Uma morte repleta de vida

Na iminência da morte, presa a uma cama de hospital, Aparecida despede-se aos poucos de suas lembranças. Outrora uma grande trapezista circense, amante das viagens e dos riscos, hoje precisa aceitar as limitações que seu frágil corpo de 94 anos lhe impõe. Aparecida conta com a companhia de Renata, mulher solitária, de vida organizada e rotineira, que conta histórias aos pacientes do hospital. Renata vive com seu cão Sig e mantém – por meio da troca de cartões postais –um tênue contato com a mãe, que a abandonou na adolescência e hoje vive em Bali.

A amizade e as surpreendentes revelações que surgem do encontro entre essas duas mulheres conduzem a narrativa do espetáculo Memória Roubada, que reúne o australiano Mark Bromilow, que foi diretor artístico do Cirque du Soleil entre 2008 e 2010, e os atores das companhias Linhas Aéreas (Bel Mucci, Natalia Presser e Ziza Brisola) e Solas de Vento (Bruno Rudolf e Ricardo Rodrigues). A ideia da peça surgiu em 2011. Bromilow, que já havia visitado o Brasil várias vezes e conhecia vários profissionais do meio artístico, sugeriu uma parceria aos intérpretes daquelas companhias. As reflexões advindas com a morte de sua mãe foram o ponto de partida para a construção da dramaturgia. Enquanto ela esteve internada, Bromilow permaneceu a seu lado. Observou como todos ali se ocupavam do corpo, do bem-estar físico de sua mãe, enquanto ela mesma parecia estar voltada tão-somente para o espírito. Pairava sobre eles a sensação de que a partida era inevitável.

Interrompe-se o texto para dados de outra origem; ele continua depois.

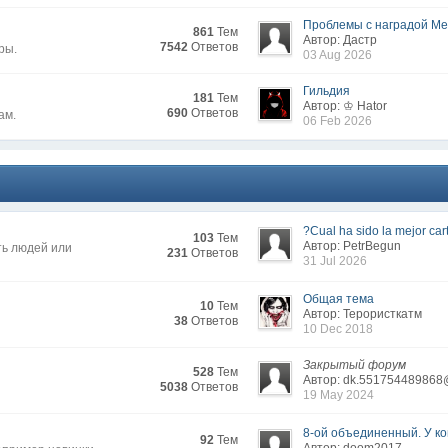
Проблемы с наградой Меж
861
Тем
Автор: Дастр
7542
Ответов
ры.
03 Aug 2026
Гильдия
181
Тем
Автор: ♔ Hator
690
Ответов
ам.
06 Feb 2026
?Cual ha sido la mejor cart
103
Тем
Автор: PetrBegun
ть людей или
231
Ответов
31 Jul 2026
Общая тема
10
Тем
Автор: Терористкатм
38
Ответов
10 Dec 2018
Закрытый форум
528
Тем
Автор: dk.551754489868
5038
Ответов
19 May 2024
8-ой объединенный. У кого
92
Тем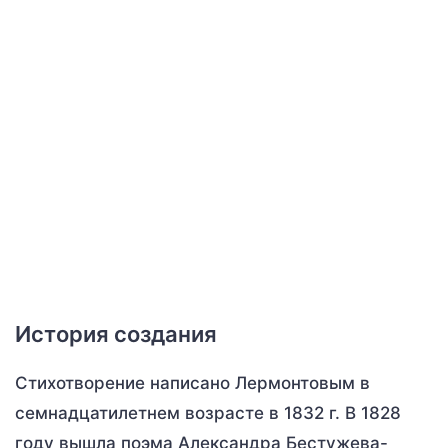
История создания
Стихотворение написано Лермонтовым в
семнадцатилетнем возрасте в 1832 г. В 1828
году вышла поэма Александра Бестужева-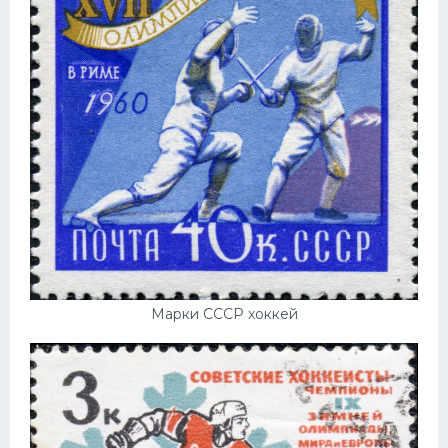
Марки СССР хоккей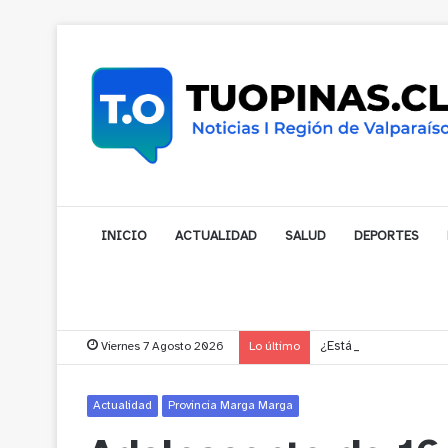
INICIO
ACTUALIDAD
SALUD
DEPORTES
Viernes 7 Agosto 2026
Lo último
¿Está pensando en cam
Actualidad
Provincia Marga Marga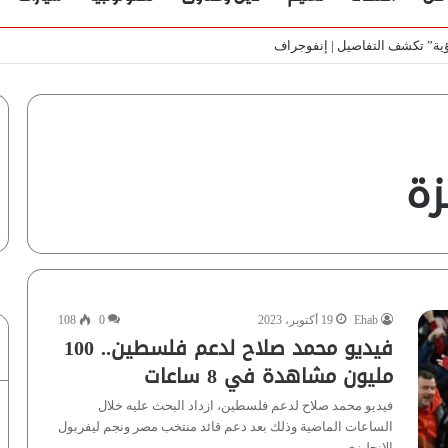
ي الأسواق المصرية | فيديو لـ”أزهري”
زة
Ehab
19 أكتوبر، 2023
0
108
فيديو محمد صلاح لدعم فلسطين.. 100
مليون مشاهدة في 8 ساعات
فيديو محمد صلاح لدعم فلسطين، ازداد البحث عليه خلال
الساعات الماضية وذلك بعد دعم قائد منتخب مصر ونجم ليفربول
الإنجليزي…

O espetáculo "Memória Roubada" reúne integrantes das companhias Linhas Aéreas e Solas de Vento sob direção do australiano Mark Bromilow, que foi do Cirque du Soleil (Foto: Paulo Barbuto / Divulgação)

O espetáculo reúne integrantes das companhias Linhas Aéreas e Solas de Vento sob direção do australiano Mark Bromilow e mistura recursos diversos. (Foto: Paulo Barbuto)

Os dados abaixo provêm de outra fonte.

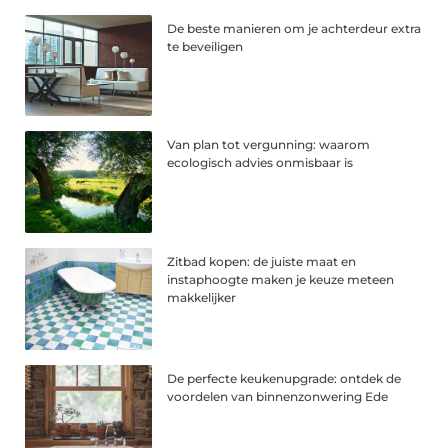
De beste manieren om je achterdeur extra
te beveiligen
Van plan tot vergunning: waarom
ecologisch advies onmisbaar is
Zitbad kopen: de juiste maat en
instaphoogte maken je keuze meteen
makkelijker
De perfecte keukenupgrade: ontdek de
voordelen van binnenzonwering Ede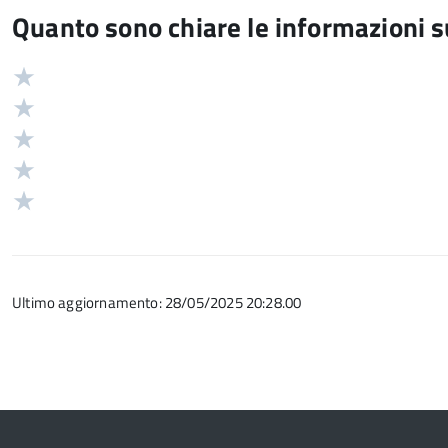
Quanto sono chiare le informazioni 
Valuta
Valutazione
5
Valuta
stelle
4
Valuta
su
stelle
3
Valuta
5
su
stelle
2
Valuta
5
su
stelle
1
5
su
stelle
5
su
Ultimo aggiornamento: 28/05/2025 20:28.00
5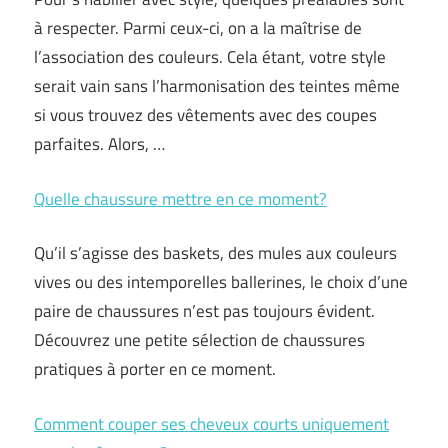
à respecter. Parmi ceux-ci, on a la maîtrise de
l’association des couleurs. Cela étant, votre style
serait vain sans l’harmonisation des teintes même
si vous trouvez des vêtements avec des coupes
parfaites. Alors, …
Quelle chaussure mettre en ce moment?
Qu’il s’agisse des baskets, des mules aux couleurs
vives ou des intemporelles ballerines, le choix d’une
paire de chaussures n’est pas toujours évident.
Découvrez une petite sélection de chaussures
pratiques à porter en ce moment.
Comment couper ses cheveux courts uniquement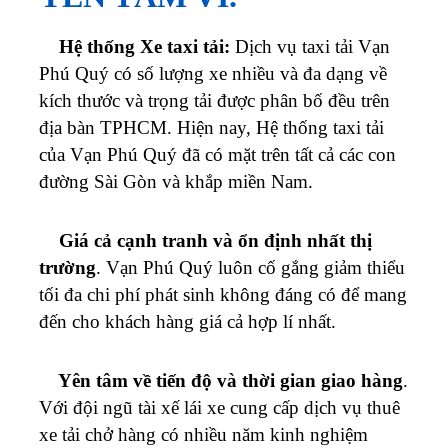
Hệ thống Xe taxi tải:
Dịch vụ taxi tải
Vạn
Phú Quý
có số lượng xe nhiều và đa dạng về
kích thước và trọng tải được phân bố đều trên
địa bàn TPHCM.
Hiện nay, Hệ thống taxi tải
của
Vạn Phú Quý
đã có mặt trên tất cả các con
đường Sài Gòn và khắp miền Nam.
Giá cả cạnh tranh và ổn định nhất thị
trường
.
Vạn Phú Quý
luôn cố gắng giảm thiểu
tối đa chi phí phát sinh không đáng có để mang
đến cho khách hàng giá cả hợp lí nhất.
Yên tâm về tiến độ và thời gian giao hàng
.
Với đội ngũ tài xế lái xe cung cấp dịch vụ thuê
xe tải chở hàng có nhiều năm kinh nghiệm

O australiano decidiu, então, criar uma história que unisse os conceitos de Earth (Terra) – myth(mito) – sky (céu), não necessariamente no sentido religioso, mas em especial no tocante aos planos físico e espiritual. No hospital, ele costumava ler histórias para a mãe, como ela fazia quando ele era criança. Com base nessas premissas, em cinco meses de experimentações, os atores e o diretor desenvolveram juntos os pilares tanto da dramaturgia quanto da encenação. O texto não deveria se sobrepor à forma e as linguagens escolhidas tampouco poderiam ser gratuitas ou meros exercícios de virtuosismo; precisariam estar a serviço da narrativa.

Memória Roubada combina, então, recursos de teatro físico, animação, técnicas circenses e recursos multimídia. Elementos da cultura balinesa, como o teatro de sombras, o uso de máscaras de madeira – que representam personagens cômicos – e a manipulação de bambus, também estão presentes. O espetáculo joga com o tempo e a alternância entre passado e presente, com o sentido de viagem – pode ser tanto uma travessia mítica quanto uma jornada concreta, do Brasil a Bali, por exemplo – e com a contraposição realidade versus imaginação. E confere humor e leveza a uma história dramática. Temas como o autoconhecimento, a reconciliação com o próprio passado e passagens ligadas ao período da ditadura militar brasileira igualmente fazem parte da narrativa.

A relação entre Aparecida (um boneco manipulado pelo ator Bruno Rudolf) e Renata (interpretada pela atriz Ziza Brisola) reconstitui a memória roubada pelo tempo e pela História. A equipe conta, ainda, com a colaboração de dois parceiros internacionais de Mark Bromilow – o compositor e sound designer Michel Robidoux e Yves Dubé, designer de vídeo, ambos integrantes da premiada companhia canadense de teatro Les Deux Mondes.

De 11/10 a 3/11, sex. e sáb. 21h, dom. 20h. (não haverá espetáculo dia 1º/11). Gênero: Performance. Duração: 90 min. Classificação: 16 anos. , Centro Cultural São Paulo – Sala Jardel Filho: Rua Vergueiro, 1000, Metrô Vergueiro, tel. 3397-4002. Ingresso: R$ 20. Crédito: não aceita. Onde comprar: na bilheteria, que abre duas horas antes.